I’ll try and make a serious but inevitably somewhat rambling reply to this.
It depends what you mean by “peak”. The standard of pretty much all sports now is higher than it ever was. People are not claiming that sport of 30 years or 50 years ago is a higher standard than it is now. It isn’t. The players are fitter, the money (in professional sport) earned is greater, more time is dedicated by sportspeople to their craft and it’s more scientific. The coverage is far more comprehensive.
But in a way it’s these very advances that have turned people off. Sport seems so much serious and formal now - and yet that seriousness has made it seem less serious to the average punter - or less connected. Less connected in that most sport feels more a branch of the entertainment industry than something rooted in community and society. I think anyway. I think all sports seem to be drifting away from something rooted in community and society to being something more disconnected, much more corporatised, and predictable.

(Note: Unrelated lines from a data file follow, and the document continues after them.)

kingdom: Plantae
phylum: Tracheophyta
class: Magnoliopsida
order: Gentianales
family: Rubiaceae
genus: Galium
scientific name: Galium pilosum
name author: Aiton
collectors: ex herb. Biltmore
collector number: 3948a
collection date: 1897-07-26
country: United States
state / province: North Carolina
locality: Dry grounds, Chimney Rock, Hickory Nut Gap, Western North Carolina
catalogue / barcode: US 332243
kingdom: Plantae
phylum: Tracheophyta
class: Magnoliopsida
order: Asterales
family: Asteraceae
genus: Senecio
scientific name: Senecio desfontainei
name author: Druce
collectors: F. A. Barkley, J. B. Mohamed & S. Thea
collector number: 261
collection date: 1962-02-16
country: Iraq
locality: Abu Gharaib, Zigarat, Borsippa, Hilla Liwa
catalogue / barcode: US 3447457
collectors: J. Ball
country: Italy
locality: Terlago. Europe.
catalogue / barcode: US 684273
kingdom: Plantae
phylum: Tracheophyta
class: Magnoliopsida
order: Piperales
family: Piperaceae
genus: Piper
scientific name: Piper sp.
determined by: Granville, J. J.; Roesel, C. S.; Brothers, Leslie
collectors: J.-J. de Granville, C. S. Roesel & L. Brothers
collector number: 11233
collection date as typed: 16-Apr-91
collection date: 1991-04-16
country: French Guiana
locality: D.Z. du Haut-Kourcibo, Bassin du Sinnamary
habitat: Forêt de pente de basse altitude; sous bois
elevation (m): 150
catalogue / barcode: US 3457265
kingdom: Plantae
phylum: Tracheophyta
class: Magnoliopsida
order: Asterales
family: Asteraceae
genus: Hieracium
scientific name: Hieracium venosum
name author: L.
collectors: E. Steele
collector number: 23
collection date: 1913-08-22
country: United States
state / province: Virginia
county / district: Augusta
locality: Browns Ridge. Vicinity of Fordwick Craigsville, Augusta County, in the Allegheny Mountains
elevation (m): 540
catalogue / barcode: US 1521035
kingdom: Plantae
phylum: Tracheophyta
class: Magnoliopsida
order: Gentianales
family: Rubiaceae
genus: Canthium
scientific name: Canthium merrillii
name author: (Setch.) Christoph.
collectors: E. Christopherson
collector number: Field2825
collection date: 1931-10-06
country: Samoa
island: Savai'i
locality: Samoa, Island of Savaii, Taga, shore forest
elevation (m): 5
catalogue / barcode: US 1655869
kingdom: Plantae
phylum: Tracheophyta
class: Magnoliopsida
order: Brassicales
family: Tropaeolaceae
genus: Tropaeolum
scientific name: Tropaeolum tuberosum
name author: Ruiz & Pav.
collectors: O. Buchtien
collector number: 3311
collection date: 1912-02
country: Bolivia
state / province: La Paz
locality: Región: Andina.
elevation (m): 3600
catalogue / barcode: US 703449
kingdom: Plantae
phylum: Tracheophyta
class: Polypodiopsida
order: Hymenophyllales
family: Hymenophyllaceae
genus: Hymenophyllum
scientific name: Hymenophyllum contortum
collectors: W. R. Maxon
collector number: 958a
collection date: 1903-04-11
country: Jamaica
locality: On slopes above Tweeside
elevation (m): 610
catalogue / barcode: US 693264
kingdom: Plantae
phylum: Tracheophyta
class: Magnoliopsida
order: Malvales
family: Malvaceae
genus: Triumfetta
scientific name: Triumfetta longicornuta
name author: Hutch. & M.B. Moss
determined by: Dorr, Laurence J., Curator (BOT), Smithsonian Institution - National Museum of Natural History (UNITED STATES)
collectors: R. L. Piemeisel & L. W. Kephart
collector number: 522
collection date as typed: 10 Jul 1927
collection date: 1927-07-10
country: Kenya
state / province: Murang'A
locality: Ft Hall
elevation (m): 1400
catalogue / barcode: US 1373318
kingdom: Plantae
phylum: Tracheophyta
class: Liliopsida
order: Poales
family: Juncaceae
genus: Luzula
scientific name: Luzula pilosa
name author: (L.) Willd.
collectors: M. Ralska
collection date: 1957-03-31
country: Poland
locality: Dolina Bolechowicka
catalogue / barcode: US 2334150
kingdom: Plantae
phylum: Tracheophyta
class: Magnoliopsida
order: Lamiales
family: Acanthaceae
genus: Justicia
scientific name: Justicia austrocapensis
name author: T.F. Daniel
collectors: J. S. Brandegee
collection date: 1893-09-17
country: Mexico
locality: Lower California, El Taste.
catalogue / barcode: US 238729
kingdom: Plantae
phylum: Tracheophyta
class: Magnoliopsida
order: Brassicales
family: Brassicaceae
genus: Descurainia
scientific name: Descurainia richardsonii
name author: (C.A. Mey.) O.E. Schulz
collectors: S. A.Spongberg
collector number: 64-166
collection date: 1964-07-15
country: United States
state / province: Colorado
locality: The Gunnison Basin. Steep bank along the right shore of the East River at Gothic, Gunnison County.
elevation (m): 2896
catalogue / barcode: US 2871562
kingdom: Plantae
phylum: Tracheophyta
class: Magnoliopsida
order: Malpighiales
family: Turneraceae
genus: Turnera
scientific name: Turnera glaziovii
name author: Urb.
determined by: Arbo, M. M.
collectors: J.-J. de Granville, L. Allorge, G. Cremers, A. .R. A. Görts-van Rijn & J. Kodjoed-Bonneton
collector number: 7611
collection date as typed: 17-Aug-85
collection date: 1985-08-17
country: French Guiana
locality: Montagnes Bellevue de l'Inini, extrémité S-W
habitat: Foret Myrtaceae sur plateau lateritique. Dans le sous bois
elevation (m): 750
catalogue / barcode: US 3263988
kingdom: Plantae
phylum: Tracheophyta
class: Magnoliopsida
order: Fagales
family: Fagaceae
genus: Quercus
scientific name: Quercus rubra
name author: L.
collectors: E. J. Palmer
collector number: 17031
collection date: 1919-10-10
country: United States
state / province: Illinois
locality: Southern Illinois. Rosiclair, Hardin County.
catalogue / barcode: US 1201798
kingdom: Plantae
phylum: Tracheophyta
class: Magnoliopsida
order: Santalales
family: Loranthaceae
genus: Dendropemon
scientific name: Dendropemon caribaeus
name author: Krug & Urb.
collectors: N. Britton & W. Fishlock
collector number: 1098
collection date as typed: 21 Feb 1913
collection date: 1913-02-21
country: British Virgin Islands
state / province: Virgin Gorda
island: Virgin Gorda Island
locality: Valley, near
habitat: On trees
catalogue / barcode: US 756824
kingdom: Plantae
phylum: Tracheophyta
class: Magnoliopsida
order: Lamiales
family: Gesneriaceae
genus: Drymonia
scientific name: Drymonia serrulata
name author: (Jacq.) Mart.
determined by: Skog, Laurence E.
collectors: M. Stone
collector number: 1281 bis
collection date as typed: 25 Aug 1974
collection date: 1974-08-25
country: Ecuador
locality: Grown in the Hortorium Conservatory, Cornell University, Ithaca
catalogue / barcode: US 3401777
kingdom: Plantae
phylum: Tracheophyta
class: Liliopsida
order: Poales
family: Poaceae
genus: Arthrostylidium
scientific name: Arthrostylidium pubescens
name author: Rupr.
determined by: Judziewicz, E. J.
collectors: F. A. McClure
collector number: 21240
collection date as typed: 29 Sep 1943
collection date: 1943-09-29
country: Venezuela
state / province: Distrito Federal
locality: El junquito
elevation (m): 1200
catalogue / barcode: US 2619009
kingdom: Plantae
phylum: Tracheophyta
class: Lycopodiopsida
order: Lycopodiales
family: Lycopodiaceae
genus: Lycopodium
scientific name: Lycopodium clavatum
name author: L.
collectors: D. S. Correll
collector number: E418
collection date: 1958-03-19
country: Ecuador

What a lot of people imagine as the “peak” of sport is when it was at its most enjoyable - not necessarily the most innocent - because the most innocent time was the 19th century, but where there was at least a certain feeling of innocence. It was the very informality and often shambolic nature of ye olde sport that created the connection and made things feel more serious to the attendee or viewer. It was the connectedness. It was the communality of culture. The accessibility. The idea of 135,000 people standing together in Hampden Park, the idea of Hill 16 and banners and flags and scarves, or the shot of the Lansdowne Road end after Ronnie Whelan scored against the North in 1989 singing Que Sera Sera. The key factor which made that image so powerful was that everybody on that terrace was packed in like sardines standing together, focussed on nothing else except singing and raising their scarves or flags or inflatable bananas above their heads.
You mention the Liverpool of Fowler. When people recall the 1995/96 season they recall it because they felt it mattered. It mattered most of all to Newcastle. There were two main figures in the drama - Kevin Keegan and Eric Cantona. The whole thing played out as a human tragedy for Keegan and for Newcastle and as the glorious return of a villain/hero (depending on your team). The Gerrard slip and Liverpool failing at the very end in 2014 played out in a similar way. These were communal events experienced communally. They’re becoming rarer and rarer.
The communality and informality is breaking down, everything is more fragmented and more cynical now. We refuse to give up the trappings of modern society like online shopping and obsession with mobile phones and computers, and yet we hate ourselves for it. Concentration of wealth is a major issue in sport, as it is in society.
If I was to pick one thing that really annoys people, it’s the GAA’s insistence on online only tickets. This puts up such a mental barrier to entry. It turns people off in a visceral way, in a somewhat irrational way, but in a real way. It makes people grumpy and discontented, dissatisfied, cynical. It weakens the emotional bond. Emotional bond is everything. There are so many small things of this nature that are weakening the emotional bonds to sport among the public.
There are exceptions and anomalies to this sort of view and obviously you can pick holes in it - for instance Gaelic football was very predictable between about 1973 and 1990 - but I think it’s more true than not.
I could probably write 10,000 words about this but I prefer to bore people in pubs with those 10,000 words.